[Dataset entries]
■ ■ ■ ■ ■ ■ ■

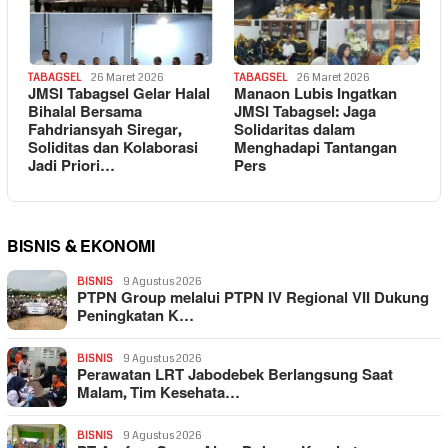
TABAGSEL
26 Maret 2026
TABAGSEL
26 Maret 2026
JMSI Tabagsel Gelar Halal
Manaon Lubis Ingatkan
Bihalal Bersama
JMSI Tabagsel: Jaga
Fahdriansyah Siregar,
Solidaritas dalam
Soliditas dan Kolaborasi
Menghadapi Tantangan
Jadi Priori…
Pers
BISNIS & EKONOMI
BISNIS
9 Agustus 2026
PTPN Group melalui PTPN IV Regional VII Dukung
Peningkatan K…
BISNIS
9 Agustus 2026
Perawatan LRT Jabodebek Berlangsung Saat
Malam, Tim Kesehata…
BISNIS
9 Agustus 2026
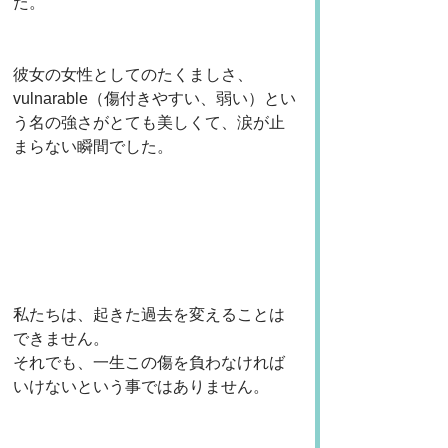
た。
彼女の女性としてのたくましさ、
vulnarable（傷付きやすい、弱い）とい
う名の強さがとても美しくて、涙が止
まらない瞬間でした。
私たちは、起きた過去を変えることは
できません。
それでも、一生この傷を負わなければ
いけないという事ではありません。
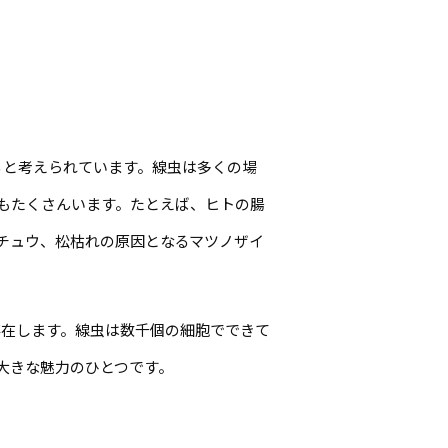
ると考えられています。線虫は多くの場
もたくさんいます。たとえば、ヒトの腸
チュウ、松枯れの原因となるマツノザイ
在します。線虫は数千個の細胞でできて
大きな魅力のひとつです。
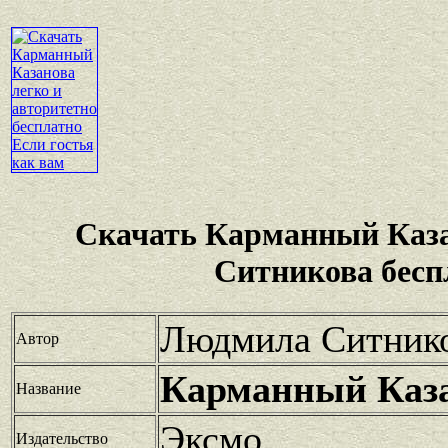
Скачать Карманный Каз
Ситникова бесп
Людмила Ситник
Автор
Карманный Каз
Название
Эксмо
Издательство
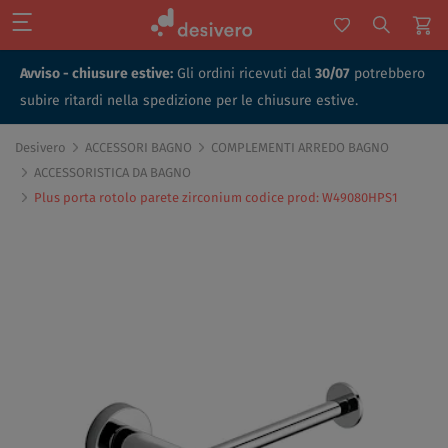
Avviso - chiusure estive:
Gli ordini ricevuti dal
30/07
potrebbero
subire ritardi nella spedizione per le chiusure estive.
Desivero
ACCESSORI BAGNO
COMPLEMENTI ARREDO BAGNO
ACCESSORISTICA DA BAGNO
Plus porta rotolo parete zirconium codice prod: W49080HPS1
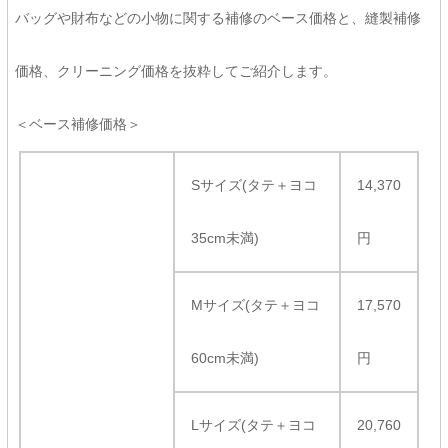
バッグや財布などの小物に関する補修のベース価格と、縫製補修
価格、クリーニング価格を抜粋してご紹介します。
＜ベース補修価格＞
Sサイズ(タテ＋ヨコ
14,370
35cm未満)
円
Mサイズ(タテ＋ヨコ
17,570
60cm未満)
円
Lサイズ(タテ＋ヨコ
20,760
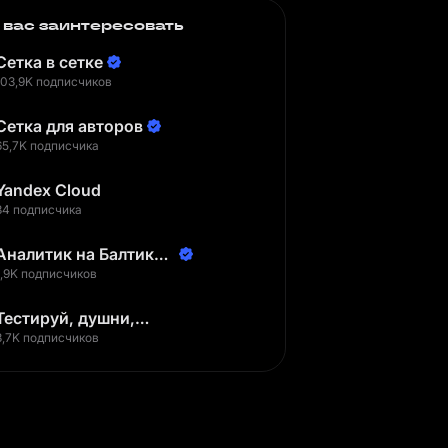
 вас заинтересовать
Сетка в сетке
103,9K подписчиков
Сетка для авторов
65,7K подписчика
Yandex Cloud
34 подписчика
Аналитик на Балтике |
Неверов Станислав
1,9K подписчиков
Тестируй, душни,
наслаждайся
3,7K подписчиков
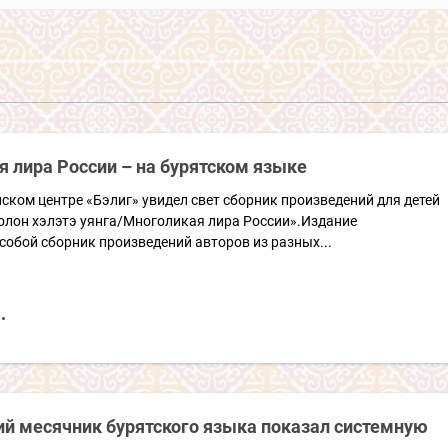
 лира России – на бурятском языке
ском центре «Бэлиг» увидел свет сборник произведений для детей
олон хэлэтэ уянга/Многоликая лира России».Издание
собой сборник произведений авторов из разных...
ий месячник бурятского языка показал системную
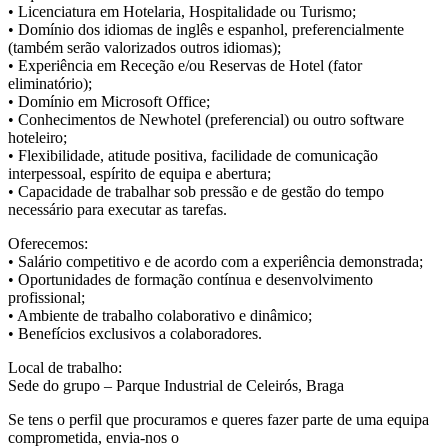
• Licenciatura em Hotelaria, Hospitalidade ou Turismo;
• Domínio dos idiomas de inglês e espanhol, preferencialmente
(também serão valorizados outros idiomas);
• Experiência em Receção e/ou Reservas de Hotel (fator
eliminatório);
• Domínio em Microsoft Office;
• Conhecimentos de Newhotel (preferencial) ou outro software
hoteleiro;
• Flexibilidade, atitude positiva, facilidade de comunicação
interpessoal, espírito de equipa e abertura;
• Capacidade de trabalhar sob pressão e de gestão do tempo
necessário para executar as tarefas.
Oferecemos:
• Salário competitivo e de acordo com a experiência demonstrada;
• Oportunidades de formação contínua e desenvolvimento
profissional;
• Ambiente de trabalho colaborativo e dinâmico;
• Benefícios exclusivos a colaboradores.
Local de trabalho:
Sede do grupo – Parque Industrial de Celeirós, Braga
Se tens o perfil que procuramos e queres fazer parte de uma equipa
comprometida, envia-nos o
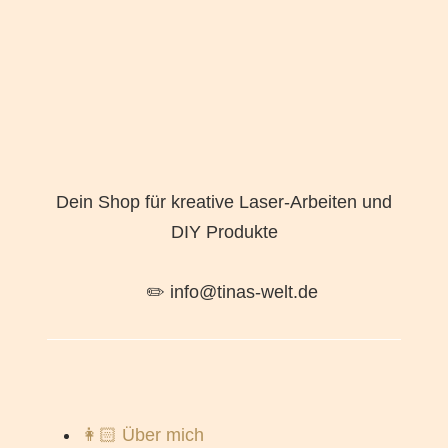
Dein Shop für kreative Laser-Arbeiten und
DIY Produkte
✏️ info@tinas-welt.de
👩🏻 Über mich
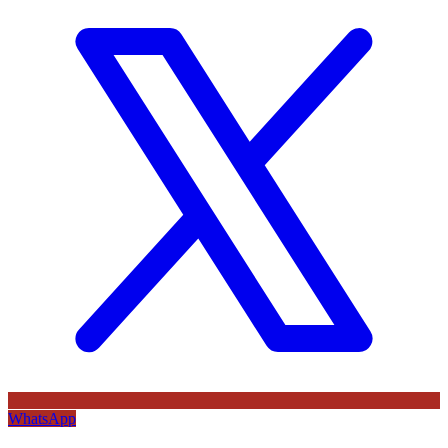
WhatsApp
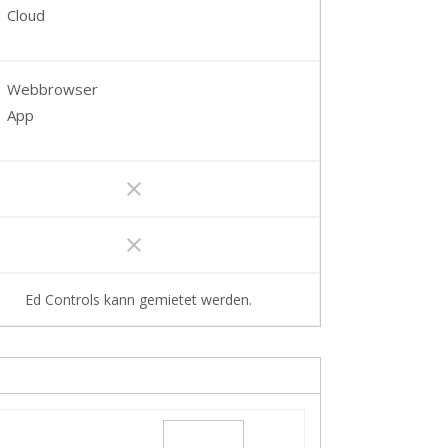
Cloud
Webbrowser
App
clear
clear
Ed Controls kann gemietet werden.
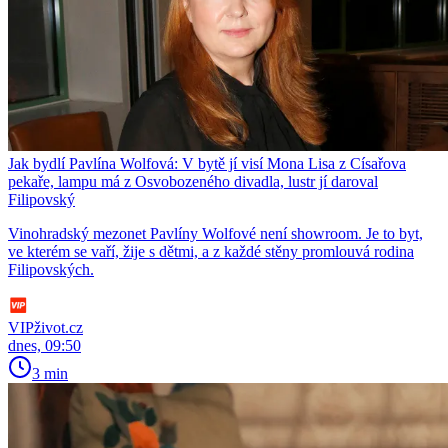
Jak bydlí Pavlína Wolfová: V bytě jí visí Mona Lisa z Císařova
pekaře, lampu má z Osvobozeného divadla, lustr jí daroval
Filipovský
Vinohradský mezonet Pavlíny Wolfové není showroom. Je to byt,
ve kterém se vaří, žije s dětmi, a z každé stěny promlouvá rodina
Filipovských.
VIPživot.cz
dnes, 09:50
3 min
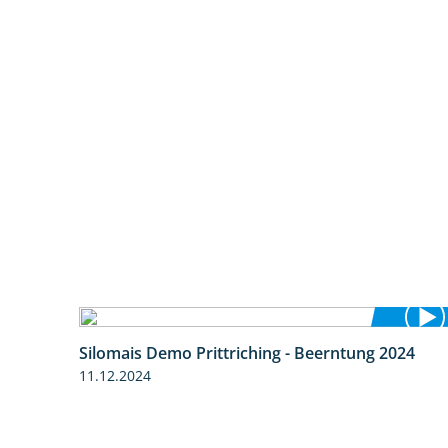
Silomais Demo Prittriching - Beerntung 2024
12:28
11.12.2024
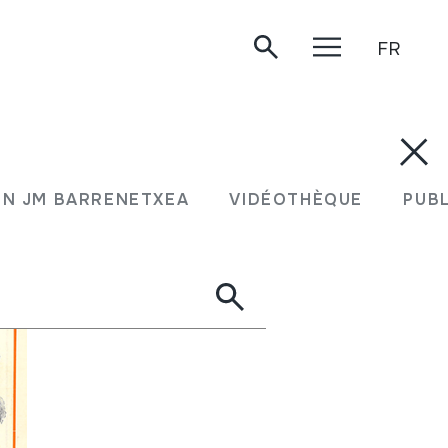
FR
N JM BARRENETXEA
VIDÉOTHÈQUE
PUB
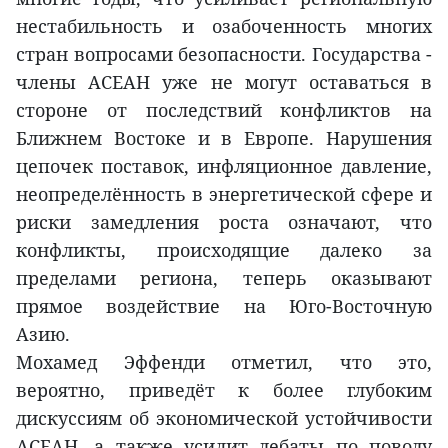
нестабильность и озабоченность многих
стран вопросами безопасности. Государства -
члены АСЕАН уже не могут оставаться в
стороне от последствий конфликтов на
Ближнем Востоке и в Европе. Нарушения
цепочек поставок, инфляционное давление,
неопределённость в энергетической сфере и
риски замедления роста означают, что
конфликты, происходящие далеко за
пределами региона, теперь оказывают
прямое воздействие на Юго-Восточную
Азию.
Мохамед Эффенди отметил, что это,
вероятно, приведёт к более глубоким
дискуссиям об экономической устойчивости
АСЕАН, а также усилит дебаты по поводу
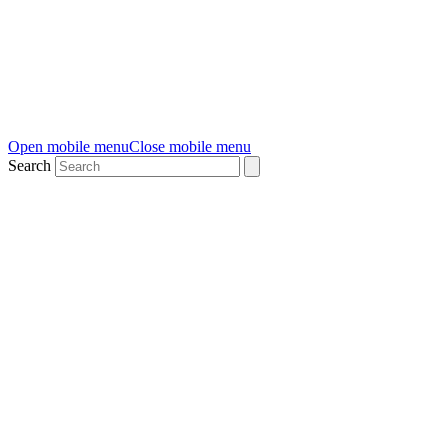
Open mobile menu
Close mobile menu
Search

■ ■ ■ ■ ■ ■ ■

(What you have to do):
Please rewrite every row with "mobile menu" swapped for "side menu" and nothing else changed. Leave the pictures out.

(Written answer):
TABAGSEL
26 Maret 2026
TABAGSEL
26 Maret 2026
JMSI Tabagsel Gelar Halal
Manaon Lubis Ingatkan
Bihalal Bersama
JMSI Tabagsel: Jaga
Fahdriansyah Siregar,
Solidaritas dalam
Soliditas dan Kolaborasi
Menghadapi Tantangan
Jadi Priori…
Pers
BISNIS & EKONOMI
BISNIS
9 Agustus 2026
PTPN Group melalui PTPN IV Regional VII Dukung
Peningkatan K…
BISNIS
9 Agustus 2026
Perawatan LRT Jabodebek Berlangsung Saat
Malam, Tim Kesehata…
BISNIS
9 Agustus 2026
た。
彼女の女性としてのたくましさ、
vulnarable（傷付きやすい、弱い）とい
う名の強さがとても美しくて、涙が止
まらない瞬間でした。
私たちは、起きた過去を変えることは
できません。
それでも、一生この傷を負わなければ
いけないという事ではありません。
ると考えられています。線虫は多くの場
もたくさんいます。たとえば、ヒトの腸
チュウ、松枯れの原因となるマツノザイ
在します。線虫は数千個の細胞でできて
大きな魅力のひとつです。
Скачать Карманный Каз
Ситникова бесп
Людмила Ситник
Автор
Карманный Каз
Название
Эксмо
Издательство
Avviso - chiusure estive:
Gli ordini ricevuti dal
30/07
potrebbero
subire ritardi nella spedizione per le chiusure estive.
Desivero
ACCESSORI BAGNO
COMPLEMENTI ARREDO BAGNO
ACCESSORISTICA DA BAGNO
Plus porta rotolo parete zirconium codice prod: W49080HPS1
バッグや財布などの小物に関する補修のベース価格と、縫製補修
価格、クリーニング価格を抜粋してご紹介します。
＜ベース補修価格＞
Sサイズ(タテ＋ヨコ
14,370
35cm未満)
円
Mサイズ(タテ＋ヨコ
17,570
60cm未満)
円
Lサイズ(タテ＋ヨコ
20,760
 вас заинтересовать
Сетка в сетке
103,9K подписчиков
Сетка для авторов
65,7K подписчика
Yandex Cloud
34 подписчика
Аналитик на Балтике |
Неверов Станислав
1,9K подписчиков
Тестируй, душни,
наслаждайся
3,7K подписчиков
 лира России – на бурятском языке
ском центре «Бэлиг» увидел свет сборник произведений для детей
олон хэлэтэ уянга/Многоликая лира России».Издание
собой сборник произведений авторов из разных...
ий месячник бурятского языка показал системную
• Licenciatura em Hotelaria, Hospitalidade ou Turismo;
• Domínio dos idiomas de inglês e espanhol, preferencialmente
(também serão valorizados outros idiomas);
• Experiência em Receção e/ou Reservas de Hotel (fator
eliminatório);
• Domínio em Microsoft Office;
• Conhecimentos de Newhotel (preferencial) ou outro software
hoteleiro;
• Flexibilidade, atitude positiva, facilidade de comunicação
interpessoal, espírito de equipa e abertura;
• Capacidade de trabalhar sob pressão e de gestão do tempo
necessário para executar as tarefas.
Oferecemos:
• Salário competitivo e de acordo com a experiência demonstrada;
• Oportunidades de formação contínua e desenvolvimento
profissional;
• Ambiente de trabalho colaborativo e dinâmico;
• Benefícios exclusivos a colaboradores.
Local de trabalho:
Sede do grupo – Parque Industrial de Celeirós, Braga
Se tens o perfil que procuramos e queres fazer parte de uma equipa
comprometida, envia-nos o
Dein Shop für kreative Laser-Arbeiten und
DIY Produkte
✏️ info@tinas-welt.de
👩🏻 Über mich
WhatsApp
Cloud
Webbrowser
App
clear
clear
Ed Controls kann gemietet werden.
Jak bydlí Pavlína Wolfová: V bytě jí visí Mona Lisa z Císařova
pekaře, lampu má z Osvobozeného divadla, lustr jí daroval
Filipovský
Vinohradský mezonet Pavlíny Wolfové není showroom. Je to byt,
ve kterém se vaří, žije s dětmi, a z každé stěny promlouvá rodina
Filipovských.
VIPživot.cz
dnes, 09:50
3 min
Silomais Demo Prittriching - Beerntung 2024
12:28
11.12.2024
FR
N JM BARRENETXEA
VIDÉOTHÈQUE
PUB
нестабильность и озабоченность многих
стран вопросами безопасности. Государства -
члены АСЕАН уже не могут оставаться в
стороне от последствий конфликтов на
Ближнем Востоке и в Европе. Нарушения
цепочек поставок, инфляционное давление,
неопределённость в энергетической сфере и
риски замедления роста означают, что
конфликты, происходящие далеко за
пределами региона, теперь оказывают
прямое воздействие на Юго-Восточную
Азию.
Мохамед Эффенди отметил, что это,
вероятно, приведёт к более глубоким
дискуссиям об экономической устойчивости
АСЕАН, а также усилит дебаты по поводу
Open side menu
Close side menu
Search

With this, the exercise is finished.